Extended IP access list 169
permit icmp any any echo (2 matches)
permit icmp any any echo-reply (21374 matches)
permit udp any any eq echo
permit udp any eq echo any
permit tcp any any established (150 matches)

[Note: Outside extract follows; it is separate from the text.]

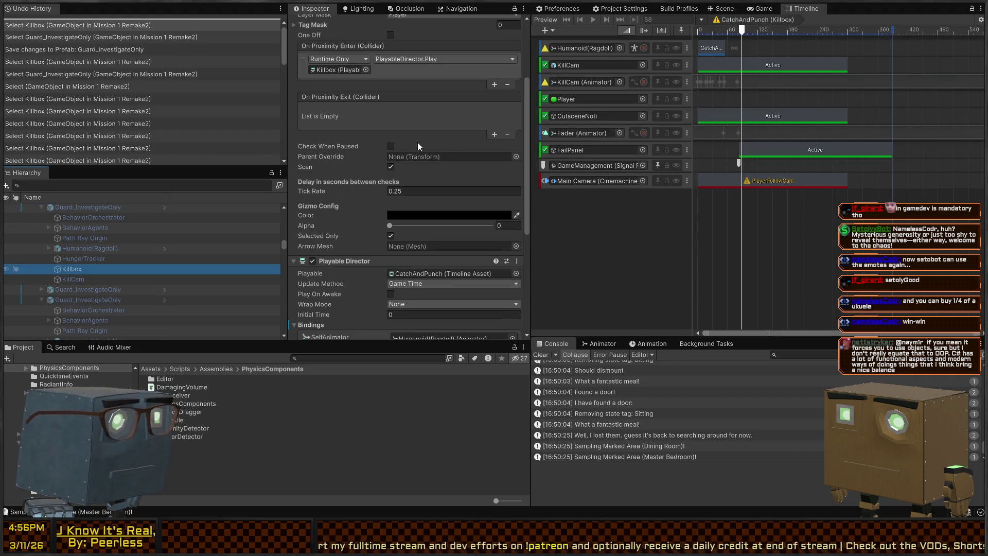
click(642, 182)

permit tcp any any (15 matches)
permit ip any any (45 matches)
The output is simple, but effective - note the high number of ICMP echo-reply packets. More information about suspect packets can be gathered by appending the "log-input" command to the proper rule. This rule will log information about any ICMP traffic:

access-list 169 permit icmp any any echo-reply log-input
The router logs now capture more detail (view using "show log") about the matching packets. In the example below, the log shows several packets that matched a DENY ICMP rule:

%SEC-6-IPACCESSLOGDP: list 169 denied icmp 192.168.45.142 (Serial0 *HDLC*) -> 10.2.3.7 (0/0), 1 packet
%SEC-6-IPACCESSLOGDP: list 169 denied icmp 192.168.45.113 (Serial0 *HDLC*) -> 10.2.3.7 (0/0), 1 packet
%SEC-6-IPACCESSLOGDP: list 169 denied icmp 192.168.212.72 (Serial0 *HDLC*) -> 10.2.3.7 (0/0), 1 packet
%SEC-6-IPACCESSLOGDP: list 169 denied icmp 172.16.132.154 (Serial0 *HDLC*) -> 10.2.3.7 (0/0), 1 packet
%SEC-6-IPACCESSLOGDP: list 169 denied icmp 192.168.45.15 (Serial0 *HDLC*) -> 10.2.3.7 (0/0), 1 packet
%SEC-6-IPACCESSLOGDP: list 169 denied icmp 192.168.45.142 (Serial0 *HDLC*) -> 10.2.3.7 (0/0), 1 packet
%SEC-6-IPACCESSLOGDP: list 169 denied icmp 172.16.132.47 (Serial0 *HDLC*) -> 10.2.3.7 (0/0), 1 packet
%SEC-6-IPACCESSLOGDP: list 169 denied icmp 192.168.212.35 (Serial0 *HDLC*) -> 10.2.3.7 (0/0), 1 packet
%SEC-6-IPACCESSLOGDP: list 169 denied icmp 192.168.45.113 (Serial0 *HDLC*) -> 10.2.3.7 (0/0), 1 packet
%SEC-6-IPACCESSLOGDP: list 169 denied icmp 172.16.132.59 (Serial0 *HDLC*) -> 10.2.3.7 (0/0), 1 packet
%SEC-6-IPACCESSLOGDP: list 169 denied icmp 192.168.45.82 (Serial0 *HDLC*) -> 10.2.3.7 (0/0), 1 packet
%SEC-6-IPACCESSLOGDP: list 169 denied icmp 192.168.212.56 (Serial0 *HDLC*) -> 10.2.3.7 (0/0), 1 packet
%SEC-6-IPACCESSLOGDP: list 169 denied icmp 172.16.132.84 (Serial0 *HDLC*) -> 10.2.3.7 (0/0), 1 packet
%SEC-6-IPACCESSLOGDP: list 169 denied icmp 192.168.212.47 (Serial0 *HDLC*) -> 10.2.3.7 (0/0), 1 packet
%SEC-6-IPACCESSLOGDP: list 169 denied icmp 192.168.45.35 (Serial0 *HDLC*) -> 10.2.3.7 (0/0), 1 packet
%SEC-6-IPACCESSLOGDP: list 169 denied icmp 192.168.212.15 (Serial0 *HDLC*) -> 10.2.3.7 (0/0), 1 packet
%SEC-6-IPACCESSLOGDP: list 169 denied icmp 172.16.132.33 (Serial0 *HDLC*) -> 10.2.3.7 (0/0), 1 packet
Note the information contained in each entry: source and destination address, interface and the rule that it matched. This type of detailed information will help determine our defense.